Year A - Sunday 31.07.2011
Fr. Ottavio Raimondo – Sister Giuseppina Barbato

Come and eat (1st reading: Is 55.1 -3)
None can separate us from the love of God (II reading: Rm 8, 35.37-39)
All ate a satiety and advanced 12 baskets (3rd reading: Mt 14.13 -21)

 Matthew’ Gospel

' Saw a great crowd and felt compassion for them '. The Evangelist first presents this lively run people around Jesus, sign of the effectiveness of the word and the works carried out by him. The enthusiasm, that Jesus was arousing, could very well give bait to note political aspirations of compatriots. The narrative shows  the formation of a messianic movement of nationalistic type around  Jesus, but he reacts dramatically, as written in the other Gospels, especially the text of John (6.15). However Jesus try compassion for all those people, ' they hunger and they were like sheep without a shepherd.
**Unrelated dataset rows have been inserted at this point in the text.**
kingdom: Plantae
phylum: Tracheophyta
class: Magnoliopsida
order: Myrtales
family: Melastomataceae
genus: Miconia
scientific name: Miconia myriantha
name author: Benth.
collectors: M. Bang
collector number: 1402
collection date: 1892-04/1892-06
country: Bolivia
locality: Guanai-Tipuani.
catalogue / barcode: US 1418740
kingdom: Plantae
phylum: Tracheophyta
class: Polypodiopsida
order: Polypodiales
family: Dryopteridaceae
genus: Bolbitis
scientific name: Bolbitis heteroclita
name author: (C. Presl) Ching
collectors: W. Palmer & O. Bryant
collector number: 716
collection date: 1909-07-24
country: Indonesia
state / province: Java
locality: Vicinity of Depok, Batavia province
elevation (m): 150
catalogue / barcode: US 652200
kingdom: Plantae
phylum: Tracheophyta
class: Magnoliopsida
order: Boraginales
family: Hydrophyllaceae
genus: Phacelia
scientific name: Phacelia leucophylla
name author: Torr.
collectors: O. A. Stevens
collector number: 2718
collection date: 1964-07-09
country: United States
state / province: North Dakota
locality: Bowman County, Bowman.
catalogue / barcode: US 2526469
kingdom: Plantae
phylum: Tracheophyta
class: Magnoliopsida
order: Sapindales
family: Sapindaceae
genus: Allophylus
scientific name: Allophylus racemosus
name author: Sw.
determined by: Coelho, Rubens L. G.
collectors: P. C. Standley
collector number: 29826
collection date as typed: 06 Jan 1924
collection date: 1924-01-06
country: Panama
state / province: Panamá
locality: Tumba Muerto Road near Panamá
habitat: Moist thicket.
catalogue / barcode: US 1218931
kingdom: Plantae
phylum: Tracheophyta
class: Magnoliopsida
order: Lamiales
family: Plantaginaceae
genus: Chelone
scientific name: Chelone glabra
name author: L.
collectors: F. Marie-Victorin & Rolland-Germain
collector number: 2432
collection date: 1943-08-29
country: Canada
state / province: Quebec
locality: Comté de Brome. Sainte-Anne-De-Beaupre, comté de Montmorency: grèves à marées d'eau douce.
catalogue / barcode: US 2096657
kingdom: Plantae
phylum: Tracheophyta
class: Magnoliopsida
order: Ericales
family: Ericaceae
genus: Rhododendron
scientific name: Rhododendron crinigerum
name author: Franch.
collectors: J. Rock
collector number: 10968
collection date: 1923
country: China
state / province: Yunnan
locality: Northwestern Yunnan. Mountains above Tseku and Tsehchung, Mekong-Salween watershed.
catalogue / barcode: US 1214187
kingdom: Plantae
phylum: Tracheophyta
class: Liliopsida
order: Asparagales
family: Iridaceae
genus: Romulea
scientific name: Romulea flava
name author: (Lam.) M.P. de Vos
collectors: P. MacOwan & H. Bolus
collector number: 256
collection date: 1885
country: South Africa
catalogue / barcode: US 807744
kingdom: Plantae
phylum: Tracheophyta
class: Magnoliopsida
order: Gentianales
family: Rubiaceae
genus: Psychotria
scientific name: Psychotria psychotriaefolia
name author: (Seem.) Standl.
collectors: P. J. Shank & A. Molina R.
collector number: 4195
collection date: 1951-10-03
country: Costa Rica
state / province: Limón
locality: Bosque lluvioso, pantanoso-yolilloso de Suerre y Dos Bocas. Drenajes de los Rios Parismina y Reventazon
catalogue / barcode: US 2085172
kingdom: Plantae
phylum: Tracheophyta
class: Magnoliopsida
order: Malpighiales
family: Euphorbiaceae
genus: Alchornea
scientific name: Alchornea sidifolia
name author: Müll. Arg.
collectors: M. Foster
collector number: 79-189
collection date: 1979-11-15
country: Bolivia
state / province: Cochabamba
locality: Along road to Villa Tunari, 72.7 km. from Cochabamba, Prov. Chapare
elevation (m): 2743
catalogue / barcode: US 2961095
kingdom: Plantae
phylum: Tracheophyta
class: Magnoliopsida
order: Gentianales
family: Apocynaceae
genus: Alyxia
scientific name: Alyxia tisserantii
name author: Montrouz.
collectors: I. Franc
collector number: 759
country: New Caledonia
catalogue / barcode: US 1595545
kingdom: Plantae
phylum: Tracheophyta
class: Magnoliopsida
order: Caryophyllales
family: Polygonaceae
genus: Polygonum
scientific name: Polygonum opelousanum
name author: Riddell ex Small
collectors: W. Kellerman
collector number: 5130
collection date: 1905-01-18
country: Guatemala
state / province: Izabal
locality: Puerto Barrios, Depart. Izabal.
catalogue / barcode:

The interpretation of ' the  section of bread ' is this, ' mercy, ' the hesed’ of God which bends on human creature like a father, because each thing, each event of the history and daily life is embraced by God. The story of Matthew emphasizes this love that is not understood, because it is not conceivable as a poor bread can carry such a weight of love: this is the masterpiece of Evangelical mentality that clearly opposes the worldly mindset  that  wants  Christ as a triumphant Messiah, not like he really is, the servant of Yahweh.

The community of the Gospel of Matthew

Jesus flees into the wilderness, into hiding. In our Gospel we use 10 times the word "withdraw" and always during the persecutions. The first time we used it when Jesus was just born and in order to subtract the child from persecution, Joseph and Mary retired fleeing into Egypt.

It is the same experience that have made many of us who have retreated from Jerusalem and Judea here on the Golan Heights. But it is also the experience of countless people fleeing forced to retreat from their lands. And in this  underground desert Jesus meets the crowd of outcasts which offers a new windfall. We are not talking about multiplication of the loaves but sharing. For us the miracle of Jesus consisted in the fact that someone who had little has agreed to make it available to all. Seeing this, others did the same and in sharing the little slot for everyone and even do advanced.

Christian communities today

The draft of the Kingdom of God is made of gratuitousness and sharing.  Everyone eats the bread distributed by Jesus  and  twelve baskets were fully left : a messianic sign of universality. Certainly the distribution of bread has a deep liturgical meaning, but the point is the union between liturgy and life. Each Eucharist should have this sense of sharing and announcement of a just and compassionate society. A family composed of father, mother and two children, attending every Sunday to Sunday Mass and leaving the Church did not give alms to the poor sitting near the door. Expecting  everyone to go, then, they  went to the poor and invited him to share the Sunday lunch. "For us – so expressed – Sunday isn't Sunday if we do not share our family life with some people marginalized, the poor".

And a young man a few days ago in response to an email expressed these feelings: "In the file that you sent me it is there a step I regarded  my own:-  the human relationships  are essential for life, as   the Humanities unveiled stressing that every human being is a being relational and can't live without human relationships. This is my point ... we  live in a dehumanized society, that makes scattered people.  This loneliness prompts me to think of solutions and to look for places where I can  feel more part of a community

"We dream of a church that distributes the bread to a increasingly marginalized and fragmented humankind .  The Eucharist  at every Sunday should be the time to be inserted in this horizon.

Tips: Start this Sunday not to leave the Church without having hailed a person who you do not  know.